Once the new connection is established, the data packet from the previous connection that was blocked in the network arrives at the server, and the sequence number of this packet happens to be within the server's receiving window, so the packet will be normally received by the server, causing data confusion.

It can be seen that if the initial sequence numbers of the client and server are the same each time a connection is established, it is easy to encounter the problem of historical packets being received by the next connection with the same four-tuple.

How is the initial sequence number ISN randomly generated?

The initial ISN is based on a clock, incrementing by 1 every 4 microseconds, with a full cycle taking 4.55 hours.
RFC793 mentions the algorithm for randomly generating the initial sequence number ISN: ISN = M + F(localhost, localport, remotehost, remoteport).

M is a timer that increments by 1 every 4 microseconds.
F is a hash algorithm that generates a random value based on the source IP, destination IP, source port, and destination port. It is important to ensure that the hash algorithm cannot be easily deduced externally, and using the MD5 algorithm is a good choice.

It can be seen that the random number is incremented based on a clock timer, making it nearly impossible to randomly generate the same initial sequence number.

What is a SYN attack? How to prevent SYN attacks?#

We know that establishing a TCP connection requires three-way handshakes. Suppose an attacker forges SYN packets with different IP addresses in a short time. Each time the server receives a SYN packet, it enters the SYN_RCVD state, but the ACK + SYN packets sent by the server cannot receive ACK responses from unknown IP hosts. Over time, this will fill the server's half-connection queue, preventing the server from serving normal users.

Half-connection queue and full-connection queue?
Also known as SYN queue and accept queue;

Normal process:

When the server receives a client's SYN packet, it creates a half-connection object and adds it to the kernel's "SYN queue";

It then sends a SYN + ACK to the client, waiting for the client to respond with an ACK packet;
After the server receives the ACK packet, it removes a half-connection object from the "SYN queue" and creates a new connection object to place in the "Accept queue";

The application calls the accept() socket interface to retrieve the connection object from the "Accept queue".

Both the half-connection queue and the full-connection queue have a maximum length limit, and packets will be discarded by default if the limit is exceeded.
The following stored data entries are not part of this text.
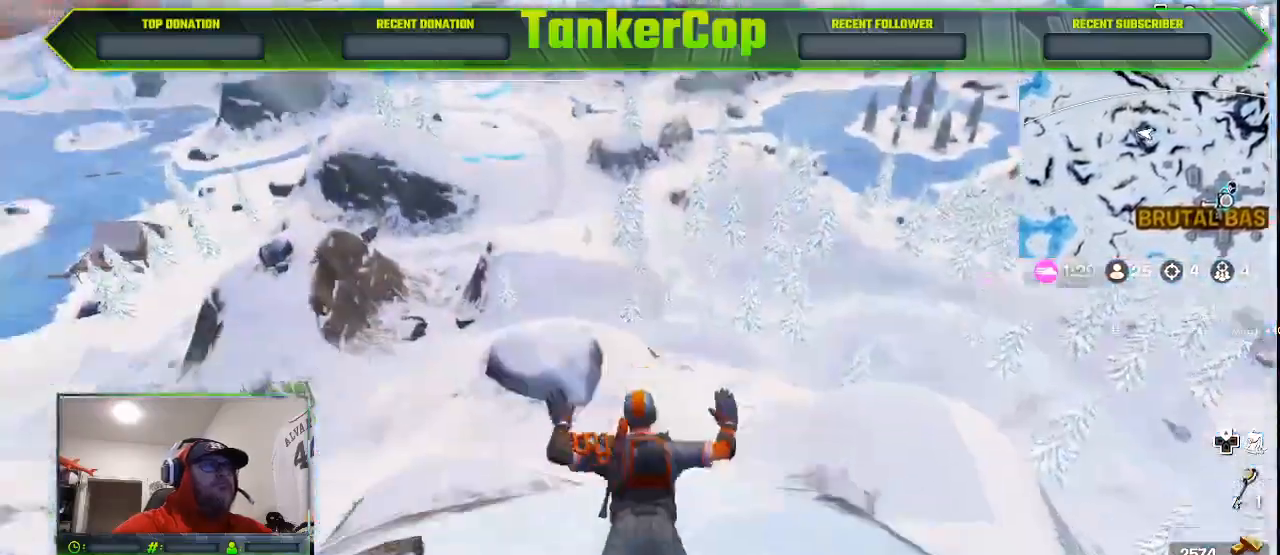
Gameplay with a controller (PlayStation layout); each line is a JSON object with the inputs held at the frame after it. "events" lists button and stick changes between this image and that frame as [ms after this image, input, new state], when the widget could be followed in between.
{"buttons": [], "left_stick": "left", "right_stick": "left", "events": [[500, "left_stick", "left"]]}
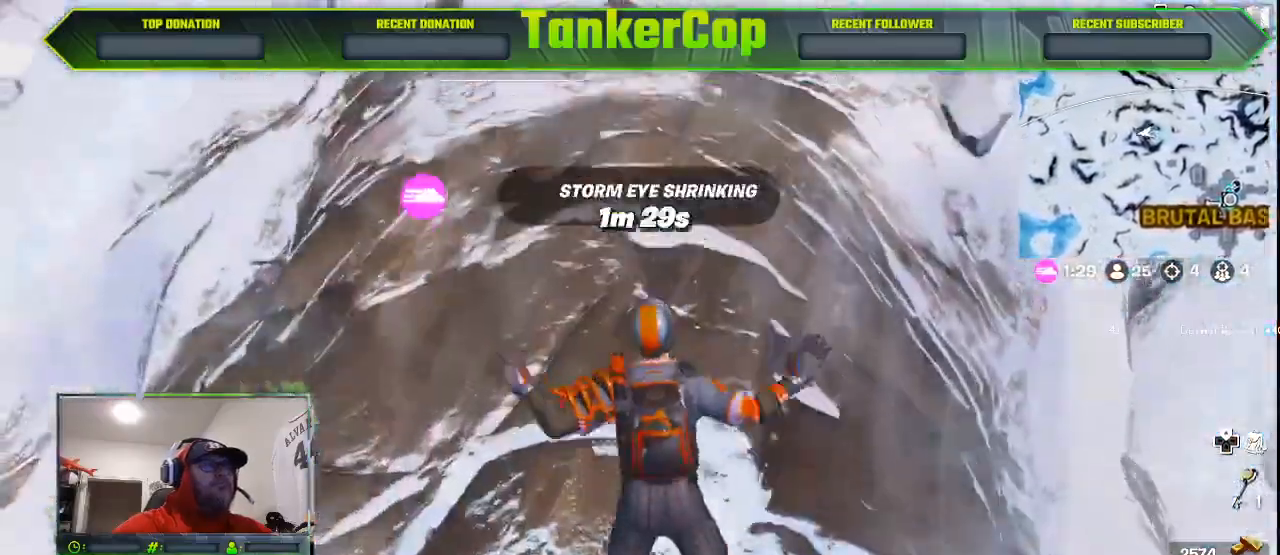
{"buttons": [], "left_stick": "center", "right_stick": "up-left", "events": [[133, "left_stick", "center"], [333, "right_stick", "up-left"]]}
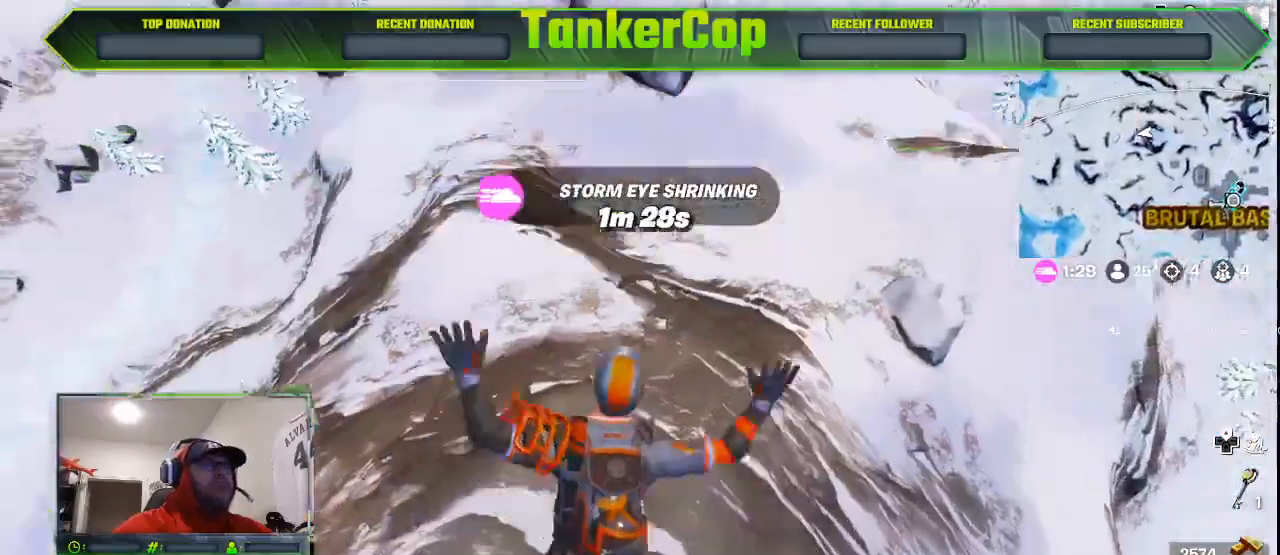
{"buttons": [], "left_stick": "center", "right_stick": "center", "events": [[500, "right_stick", "center"]]}
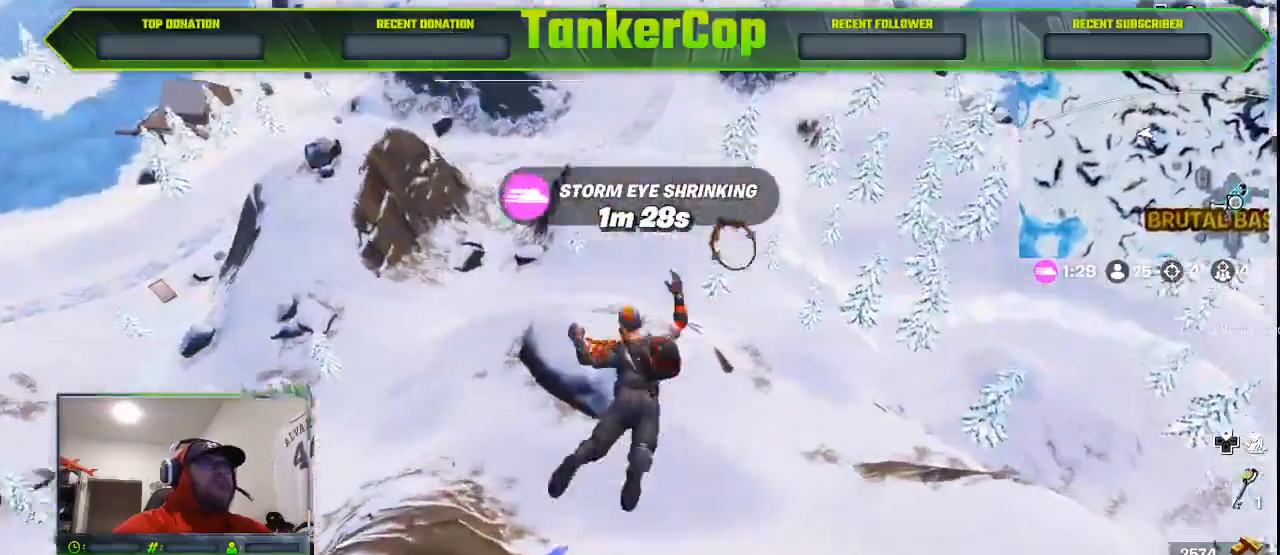
{"buttons": [], "left_stick": "center", "right_stick": "up-left", "events": [[167, "right_stick", "up-left"]]}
The most direct manifestation of a SYN attack is to fill the TCP half-connection queue, so when the TCP half-connection queue is full, subsequent SYN packets will be discarded, preventing clients from establishing connections with the server.
To prevent SYN attacks, the following four methods can be employed:
1. Increase netdev_max_backlog
When the speed of the network card receiving packets exceeds the speed of the kernel processing them, there will be a queue to save these packets. The maximum value of this queue is controlled by the following parameter, with a default value of 1000. We should appropriately increase this parameter's value, for example, setting it to 10000:
2. Increase the TCP half-connection queue
To increase the TCP half-connection queue, the following three parameters must be increased simultaneously:

Increase net.ipv4.tcp_max_syn_backlog
Increase the backlog in the listen() function
Increase net.core.somaxconn

3. Enable net.ipv4.tcp_syncookies
Enabling the syncookies feature allows connections to be successfully established without using the SYN half-connection queue, effectively bypassing the SYN half-connection to establish connections.
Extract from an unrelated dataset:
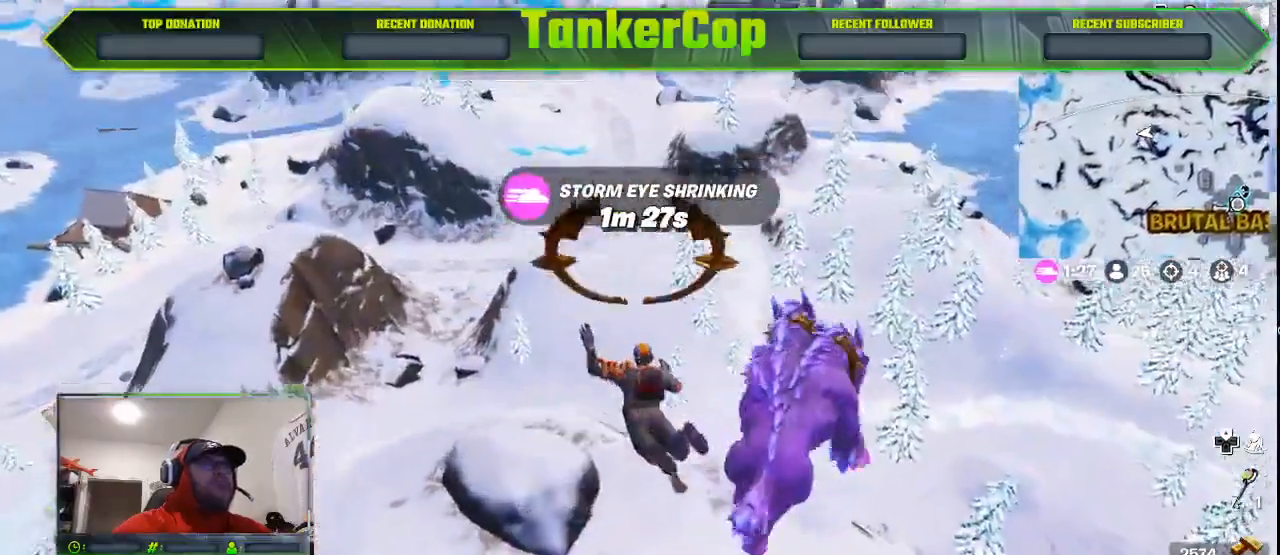
{"buttons": [], "left_stick": "center", "right_stick": "center", "events": [[500, "right_stick", "center"]]}
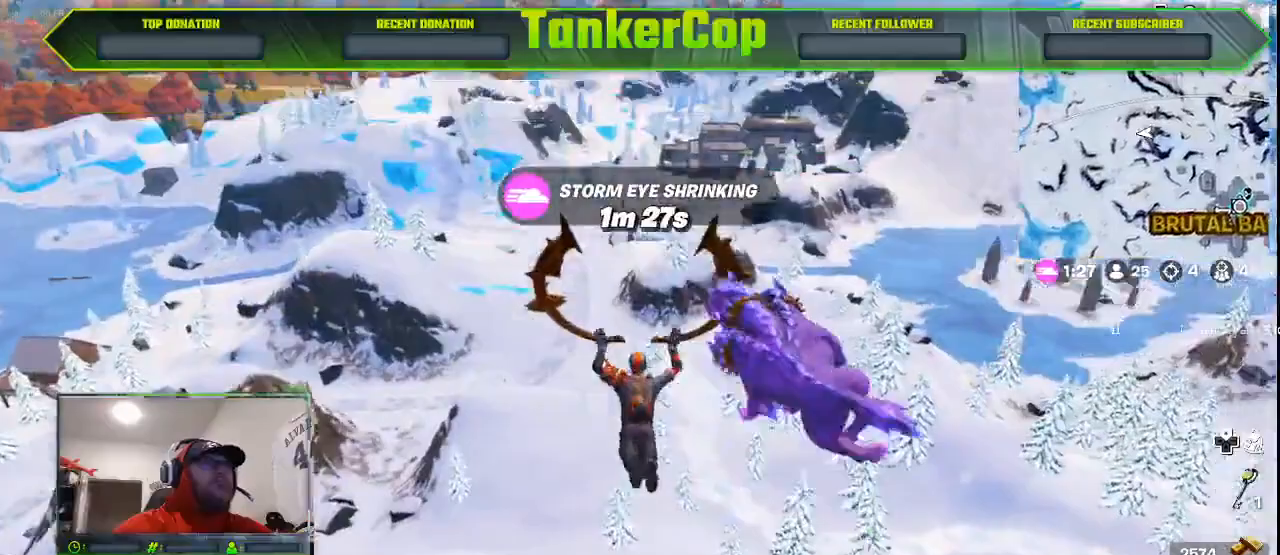
{"buttons": [], "left_stick": "center", "right_stick": "center", "events": []}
As seen, when tcp_syncookies is enabled, even if a SYN attack causes the SYN queue to fill up, normal connections can still be successfully established.
The net.ipv4.tcp_syncookies parameter has the following three values:
0: Disable this feature;
1: Enable it only when the SYN half-connection queue is full;
2: Unconditionally enable the feature;
Thus, when responding to SYN attacks, it should be set to 1.
4. Reduce SYN+ACK retransmission counts
When the server is under a SYN attack, there will be many TCP connections in the SYN_REVC state. TCP connections in this state will retransmit SYN+ACK. When the retransmission exceeds the maximum count, the connection will be terminated.
In scenarios of SYN attacks, we can reduce the retransmission count of SYN-ACK to speed up the disconnection of TCP connections in the SYN_REVC state.
The maximum retransmission count for SYN-ACK packets is controlled by the tcp_synack_retries kernel parameter (default value is 5 times), for example, reducing tcp_synack_retries to 2 times.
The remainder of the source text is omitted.